──────── RECORDS FOR PROCESSING ────────
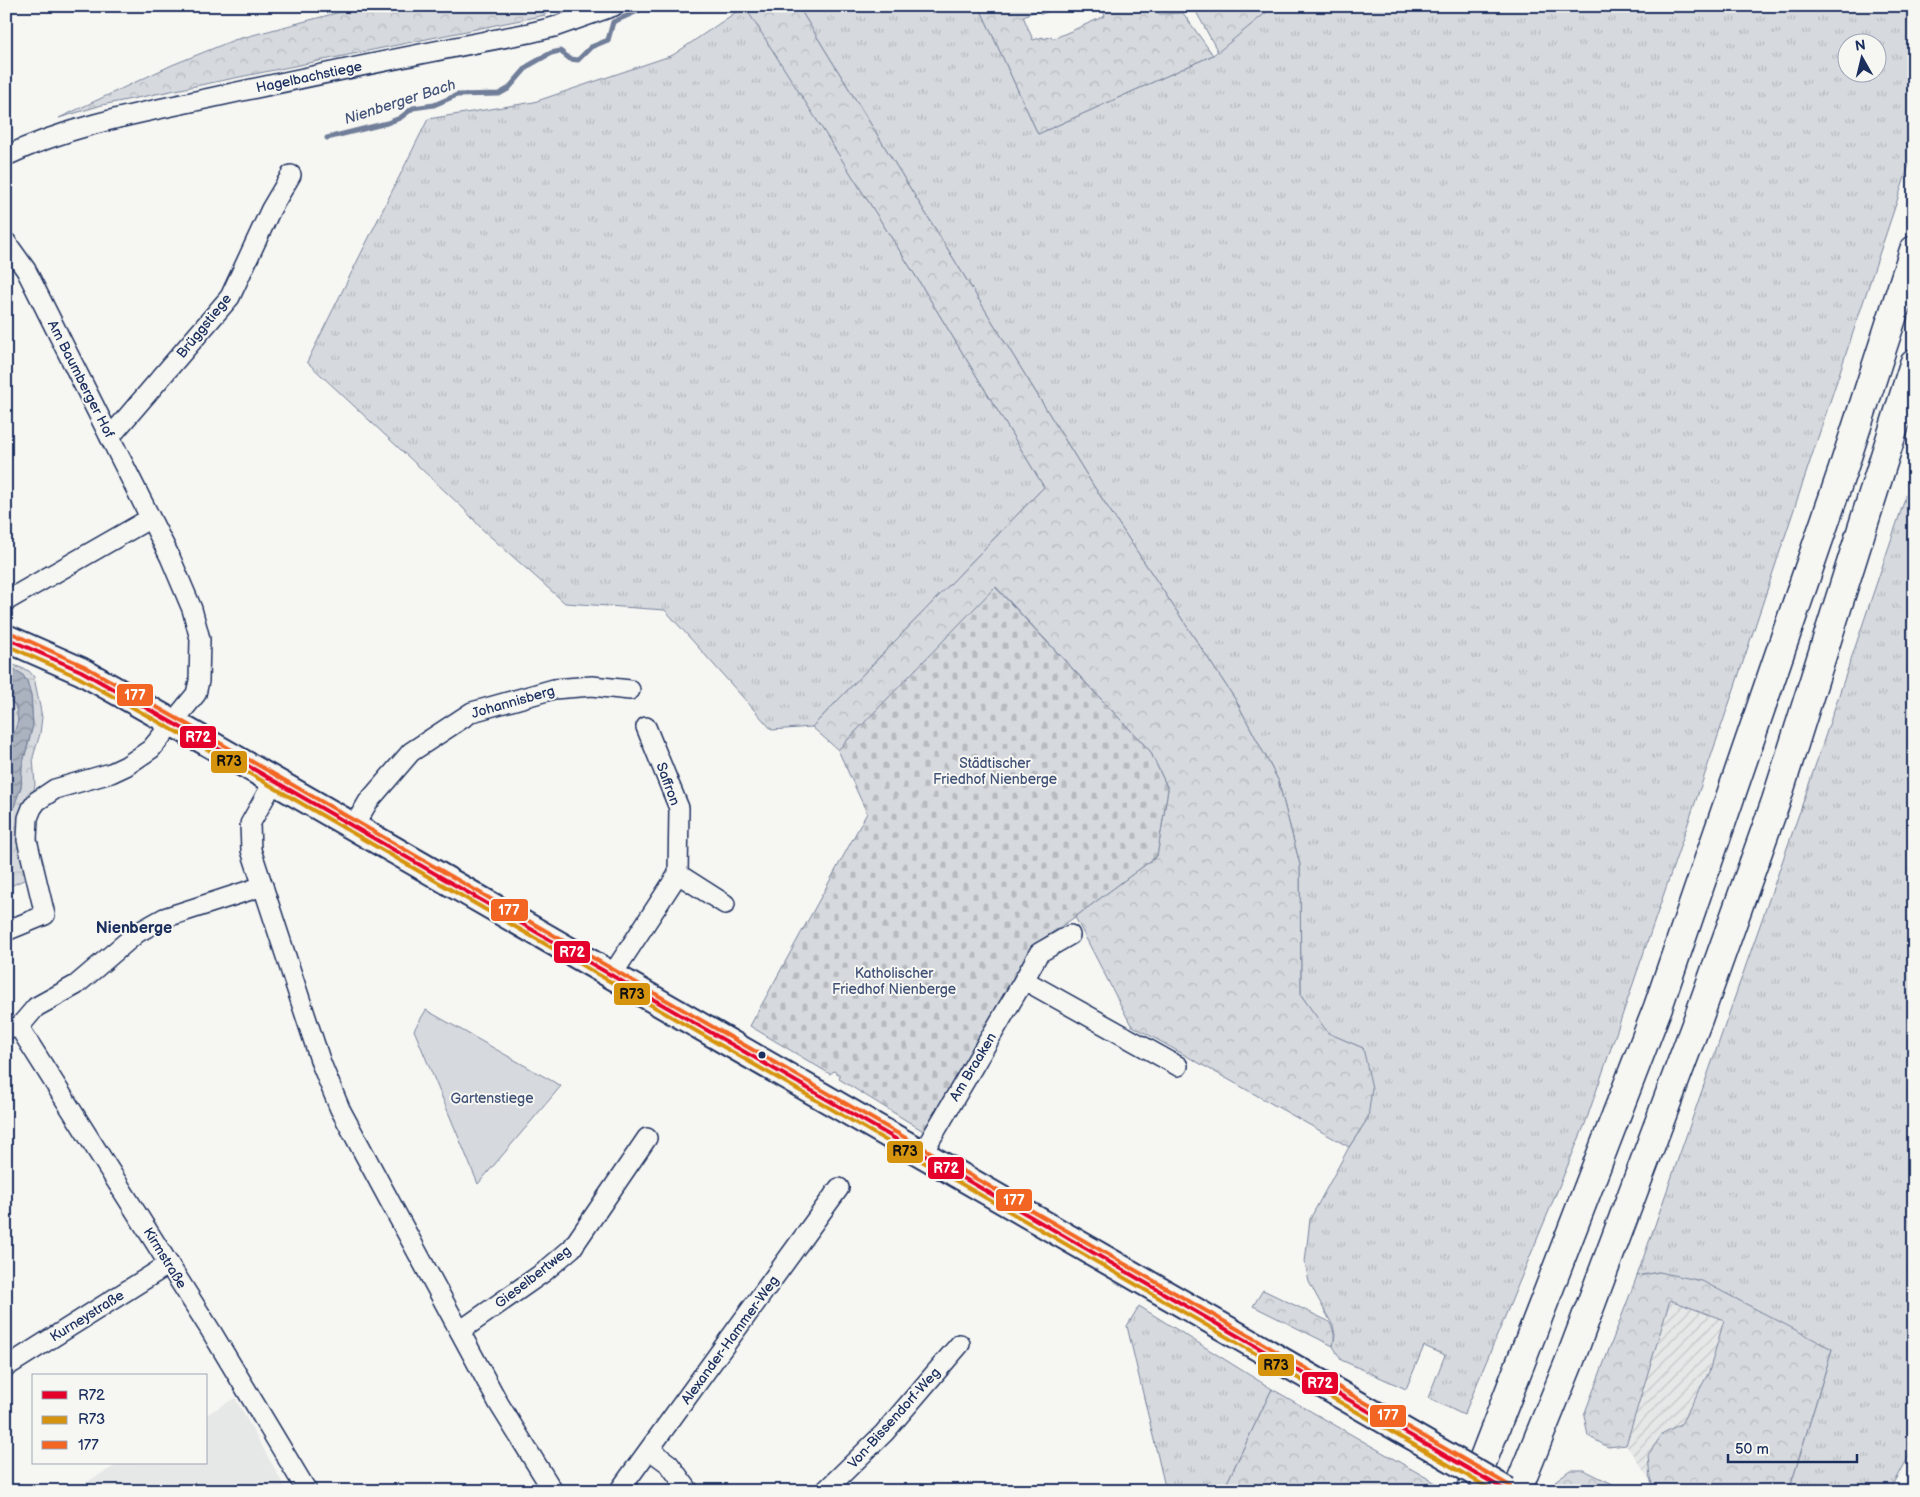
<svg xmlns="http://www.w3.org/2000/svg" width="1920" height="1497" viewBox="0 0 1920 1497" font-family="'Balsamiq Sans',sans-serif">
<defs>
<pattern id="industrial-furrows" width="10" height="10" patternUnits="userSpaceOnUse" patternTransform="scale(1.25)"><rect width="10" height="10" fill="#e6e7e7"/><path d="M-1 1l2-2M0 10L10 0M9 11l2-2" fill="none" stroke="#c5c6c9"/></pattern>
<pattern id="grass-tufts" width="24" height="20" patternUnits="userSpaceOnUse" patternTransform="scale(1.25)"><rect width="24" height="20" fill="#d6d9dd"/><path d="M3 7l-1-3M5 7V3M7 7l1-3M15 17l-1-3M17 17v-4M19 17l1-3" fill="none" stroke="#b7bbc0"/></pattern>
<pattern id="forest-crowns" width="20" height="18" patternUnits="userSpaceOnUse" patternTransform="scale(1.25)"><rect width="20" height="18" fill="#d6d9dd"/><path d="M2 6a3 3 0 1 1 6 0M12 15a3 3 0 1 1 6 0" fill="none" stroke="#b7bbc0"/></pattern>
<pattern id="cemetery-stones" width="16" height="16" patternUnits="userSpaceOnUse" patternTransform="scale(1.25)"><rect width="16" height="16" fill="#d6d9dd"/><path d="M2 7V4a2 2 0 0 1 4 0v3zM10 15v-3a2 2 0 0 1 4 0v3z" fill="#b7bbc0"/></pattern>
<pattern id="water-waves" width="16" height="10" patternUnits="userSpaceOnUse" patternTransform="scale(1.25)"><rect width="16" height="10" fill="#abb2c0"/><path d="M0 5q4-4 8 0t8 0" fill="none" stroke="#8a919f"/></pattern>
</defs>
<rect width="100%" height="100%" fill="#f6f6f2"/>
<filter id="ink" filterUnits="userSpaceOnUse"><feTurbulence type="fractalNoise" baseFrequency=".02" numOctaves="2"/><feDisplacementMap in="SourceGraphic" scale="10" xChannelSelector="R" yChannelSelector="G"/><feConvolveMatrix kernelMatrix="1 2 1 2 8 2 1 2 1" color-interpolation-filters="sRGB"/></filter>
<g filter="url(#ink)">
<path fill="#e6e7e7" d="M 235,1398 L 287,1491 L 71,1491 L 120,1463 L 206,1463 L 206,1415 Z"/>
<path fill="url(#industrial-furrows)" d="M 1669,1300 L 1724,1319 L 1789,1491 L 1658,1491 L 1626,1445 Z"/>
<g fill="url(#grass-tufts)" stroke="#78849e" fill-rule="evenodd">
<path d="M 745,6 L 917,278 L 1044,487 L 812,727 L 772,730 L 665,610 L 565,603 L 483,530 L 463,508 L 307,362 L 428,119 L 534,102 L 673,55 Z"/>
<path d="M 798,6 L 979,6 L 1038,134 L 1213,55 L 1274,6 L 1914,6 L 1914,150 L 1732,695 L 1585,1124 L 1464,1415 L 1428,1398 L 1445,1355 L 1424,1346 L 1406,1389 L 1341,1360 L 1333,1346 L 1335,1335 L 1333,1326 L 1309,1282 L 1305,1262 L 1310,1219 L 1349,1147 L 1368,1118 L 1363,1048 L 1327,1033 L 1301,995 L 1300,865 L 1278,780 L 1235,699 L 1091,482 ZM 1848,42 L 1878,42 L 1878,72 L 1848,72 Z"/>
<path d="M 1914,472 L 1914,1447 L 1890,1491 L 1789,1491 L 1832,1349 L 1659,1272 L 1637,1276 L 1800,811 Z"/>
<path d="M 1139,1306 L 1272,1389 L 1223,1491 L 1166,1491 L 1127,1326 Z"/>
</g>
<g fill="url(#forest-crowns)" stroke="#78849e">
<path d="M 363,6 L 548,6 L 545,15 L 102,105 L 59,118 L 172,65 L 234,40 Z"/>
<path d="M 681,6 L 798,6 L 1091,482 L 1235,699 L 1278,780 L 1300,865 L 1301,995 L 1328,1033 L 1363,1048 L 1372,1088 L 1368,1118 L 1349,1147 L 1131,1025 L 1075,917 L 1157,856 L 1168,789 L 1150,751 L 996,587 L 838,750 L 812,727 L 1044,487 L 917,278 L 745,7 L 679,13 Z"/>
<path d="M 979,6 L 1064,6 L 1041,14 L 1039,10 L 1023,16 L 1033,40 L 1043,37 L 1044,39 L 1051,36 L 1053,39 L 1105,16 L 1101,6 L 1147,6 L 1160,14 L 1183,13 L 1213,55 L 1038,134 Z"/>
<path d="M 1193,6 L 1274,6 L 1218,52 Z"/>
<path d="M 6,662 L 29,671 L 34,677 L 42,717 L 40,734 L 33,757 L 35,785 L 21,851 L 26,879 L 6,888 L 6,873 L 10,863 L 11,814 L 21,787 L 22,766 L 33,725 L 31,695 L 27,681 L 22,674 L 6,665 Z"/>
<path d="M 6,697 C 28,712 14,738 6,757 Z"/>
<path d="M 1659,1272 L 1702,1281 L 1832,1349 L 1789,1491 L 1658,1491 L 1654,1488 L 1650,1478 L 1648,1455 L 1663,1433 L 1681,1424 L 1709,1372 L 1724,1320 L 1670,1300 L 1626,1445 L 1608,1447 L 1588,1436 L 1584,1415 L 1637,1276 Z"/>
<path d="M 1263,1290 L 1328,1321 C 1335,1329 1335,1336 1333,1346 L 1253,1306 Z"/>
<path d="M 1272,1389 L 1441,1486 L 1438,1491 L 1223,1491 Z"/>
<path d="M 1570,1470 L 1584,1470 L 1627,1491 L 1572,1491 L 1555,1481 Z"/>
</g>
<path fill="url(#cemetery-stones)" stroke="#78849e" d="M 995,587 L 1150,751 L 1168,789 L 1157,856 L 1075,917 L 1041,940 L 925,1132 L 839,1079 L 840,1075 L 834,1071 L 830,1074 L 750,1026 L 867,813 L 838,750 Z"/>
<path fill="#d6d9dd" stroke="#78849e" d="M 426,1010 L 561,1086 L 478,1184 L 414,1030 Z"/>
<path fill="url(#water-waves)" stroke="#717e99" d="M 6,665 L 22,674 L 27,681 L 31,695 L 33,725 L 22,766 L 21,787 L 11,814 L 10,863 L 6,873 L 6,757 L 18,721 L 16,706 L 6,697 Z"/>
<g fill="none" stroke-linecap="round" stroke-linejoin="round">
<path stroke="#717e99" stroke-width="5" d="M 327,138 L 387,123 L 400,118 L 413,108 L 434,105 L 457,95 L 499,94 L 508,89 L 528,66 L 551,53 L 560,51 L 570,59 L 578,60 L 591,47 L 608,40 L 613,22 L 649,6"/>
<g stroke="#1b2f5e" stroke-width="22">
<g id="street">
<path d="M 6,156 C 71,125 140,113 210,98 C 316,75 422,53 529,33 L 554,27 L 614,6"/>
<path d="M 6,242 L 26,270 L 170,557 L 192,609 L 200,639 L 199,681 L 196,694 L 151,749 L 126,766 L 111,773 L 55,789 L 37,801 L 32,808 L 28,818 L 27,840 L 45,915 L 6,931"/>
<path d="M 110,437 L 230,297 L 271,209 L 291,175"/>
<path d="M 6,601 L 149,519"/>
<path d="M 274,781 L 250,824 L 251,850 L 321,1063 L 340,1109 L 499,1404 L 553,1491"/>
<path d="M 354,826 L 368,802 L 411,752 L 472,712 L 554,689 L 592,686 L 630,690"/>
<path d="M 678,874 L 725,904"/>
<path d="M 612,975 L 678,874 L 679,808 L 646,727"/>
<path d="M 1024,980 L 1039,953 L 1070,935"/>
<path d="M 19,1027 L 211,1331 L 307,1491"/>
<path d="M 8,1029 L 19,1027 L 36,1007 L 76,985 L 137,933 L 164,918 L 263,886"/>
<path d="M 922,1154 L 1024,980 L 1178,1066"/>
<path d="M 460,1331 L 544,1272 L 572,1248 L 647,1138"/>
<path d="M 6,1367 L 169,1264"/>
<path d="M 650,1450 L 669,1464 L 689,1491"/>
<path d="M 619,1491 L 839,1188"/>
<path d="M 825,1491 L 884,1433 L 960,1344"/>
</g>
</g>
<g stroke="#1b2f5e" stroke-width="30">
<path id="secondary" d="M 6,638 L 81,671 L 203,740 L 1447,1456"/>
</g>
<g stroke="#1b2f5e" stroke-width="31">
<g id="highway">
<path d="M 1471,1491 L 1658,1007 L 1843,469 L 1914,250"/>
<path d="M 1517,1491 L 1570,1360 L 1698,1019 L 1776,801 L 1914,364"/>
</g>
</g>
<use href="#street" stroke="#f6f6f2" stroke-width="19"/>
<use href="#secondary" stroke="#f6f6f2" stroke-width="26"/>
<use href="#highway" stroke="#f6f6f2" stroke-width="28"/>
<g stroke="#1b2f5e" stroke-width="30" stroke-linecap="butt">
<path id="secondary-bridge" d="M 1447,1456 L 1507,1491"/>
</g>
<use href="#secondary-bridge" stroke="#f6f6f2" stroke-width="26"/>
<g stroke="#f6f6f2" stroke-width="8">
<path id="bus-1" d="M 6,638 L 81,671 L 203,740 L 1507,1491"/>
</g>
<g stroke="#f6f6f2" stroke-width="8">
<path id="bus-2" d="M 6,645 L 78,677 L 200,745 L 1494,1491"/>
</g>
<g stroke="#f6f6f2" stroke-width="8">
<path id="bus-3" d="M 9,632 L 84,666 L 206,735 L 1510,1486"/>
</g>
<use href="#bus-1" stroke="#e4002b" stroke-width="4"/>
<use href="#bus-2" stroke="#d6940e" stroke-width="4"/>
<use href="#bus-3" stroke="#f26522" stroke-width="4"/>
</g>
</g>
<circle fill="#1b2f5e" stroke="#f6f6f2" stroke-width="2" cx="762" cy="1055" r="4.5"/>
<g text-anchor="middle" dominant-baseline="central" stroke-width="4" stroke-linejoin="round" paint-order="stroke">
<g font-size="14" fill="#1b2f5e" stroke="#f6f6f2">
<text transform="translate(309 77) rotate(-12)">Hagelbachstiege</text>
<text transform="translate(204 326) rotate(-51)">Brüggstiege</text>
<text transform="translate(81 379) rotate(63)">Am Baumberger Hof</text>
<text transform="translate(513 702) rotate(-16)">Johannisberg</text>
<text transform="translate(668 784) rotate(70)">Saffron</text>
<text transform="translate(973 1067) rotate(-59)">Am Braaken</text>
<text transform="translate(165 1258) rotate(58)">Kirmstraße</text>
<text transform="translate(533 1277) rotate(-38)">Gieselbertweg</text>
<text transform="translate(87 1316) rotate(-32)">Kurneystraße</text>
<text transform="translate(730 1340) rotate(-54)">Alexander-Hammer-Weg</text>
<text transform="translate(894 1418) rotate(-48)">Von-Bissendorf-Weg</text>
</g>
<g font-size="14" fill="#405177" stroke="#f6f6f2">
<text x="995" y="763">Städtischer<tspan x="995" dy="16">Friedhof Nienberge</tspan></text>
<text x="894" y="973">Katholischer<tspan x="894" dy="16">Friedhof Nienberge</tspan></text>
<text x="492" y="1098">Gartenstiege</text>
</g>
<g font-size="15" font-style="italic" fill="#46567b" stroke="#f6f6f2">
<text transform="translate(400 102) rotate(-18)">Nienberger Bach</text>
</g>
<g font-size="16" font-weight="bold" fill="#1b2f5e" stroke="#f6f6f2">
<text x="134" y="928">Nienberge</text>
</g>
</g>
<g stroke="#f6f6f2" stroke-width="2">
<rect x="116" y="683" width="38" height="24" rx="5" fill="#f26522"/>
<rect x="179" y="725" width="38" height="24" rx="5" fill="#e4002b"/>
<rect x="210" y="750" width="38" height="24" rx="5" fill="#d6940e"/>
<rect x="490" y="898" width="39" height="24" rx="5" fill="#f26522"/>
<rect x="553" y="940" width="38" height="24" rx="5" fill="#e4002b"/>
<rect x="613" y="982" width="38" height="24" rx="5" fill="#d6940e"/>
<rect x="886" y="1140" width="38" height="24" rx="5" fill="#d6940e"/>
<rect x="927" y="1156" width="38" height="24" rx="5" fill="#e4002b"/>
<rect x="995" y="1188" width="38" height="24" rx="5" fill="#f26522"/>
<rect x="1257" y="1353" width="38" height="24" rx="5" fill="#d6940e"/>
<rect x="1301" y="1371" width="38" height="24" rx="5" fill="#e4002b"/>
<rect x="1369" y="1404" width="38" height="24" rx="5" fill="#f26522"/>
</g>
<g font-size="14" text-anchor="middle" font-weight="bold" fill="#fff">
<text x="135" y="700">177</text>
<text x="198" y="742">R72</text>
<text x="509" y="915">177</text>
<text x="572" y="957">R72</text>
<text x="946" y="1173">R72</text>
<text x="1014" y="1205">177</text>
<text x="1320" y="1388">R72</text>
<text x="1388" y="1420">177</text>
</g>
<g font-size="14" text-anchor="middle" font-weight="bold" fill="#111">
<text x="229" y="766">R73</text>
<text x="632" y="999">R73</text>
<text x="905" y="1156">R73</text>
<text x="1276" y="1370">R73</text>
</g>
<rect width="1920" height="1497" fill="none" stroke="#f6f6f2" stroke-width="25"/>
<rect x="12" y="12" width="1895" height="1472" fill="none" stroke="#1b2f5e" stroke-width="2" filter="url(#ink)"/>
<rect x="32" y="1374" width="175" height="90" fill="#f6f6f2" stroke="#9ea6b7"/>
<rect x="42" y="1391" width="25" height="8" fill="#e4002b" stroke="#9ea6b7"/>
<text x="78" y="1400" font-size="15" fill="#1b2f5e">R72</text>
<rect x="42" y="1416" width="25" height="8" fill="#d6940e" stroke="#9ea6b7"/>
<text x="78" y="1424" font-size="15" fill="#1b2f5e">R73</text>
<rect x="42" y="1441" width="25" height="8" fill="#f26522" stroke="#9ea6b7"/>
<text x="78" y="1450" font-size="15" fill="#1b2f5e">177</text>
<g transform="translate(1862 58) rotate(352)"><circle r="24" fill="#f6f6f2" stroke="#9ea6b7"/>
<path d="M0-4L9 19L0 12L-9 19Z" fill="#1b2f5e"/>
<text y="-8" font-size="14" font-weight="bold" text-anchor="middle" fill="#1b2f5e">N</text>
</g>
<path d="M1728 1454v8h129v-8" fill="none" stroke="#1b2f5e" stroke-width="2.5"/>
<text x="1735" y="1454" font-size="15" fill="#1b2f5e" stroke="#f6f6f2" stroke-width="4" paint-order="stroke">50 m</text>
</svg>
────────
◆ **ABOUT THIS EXERCISE**: Return each line of the material above that holds the string "linejoin".

◆ **RESPONSE BELOW**:
<g fill="none" stroke-linecap="round" stroke-linejoin="round">
<g text-anchor="middle" dominant-baseline="central" stroke-width="4" stroke-linejoin="round" paint-order="stroke">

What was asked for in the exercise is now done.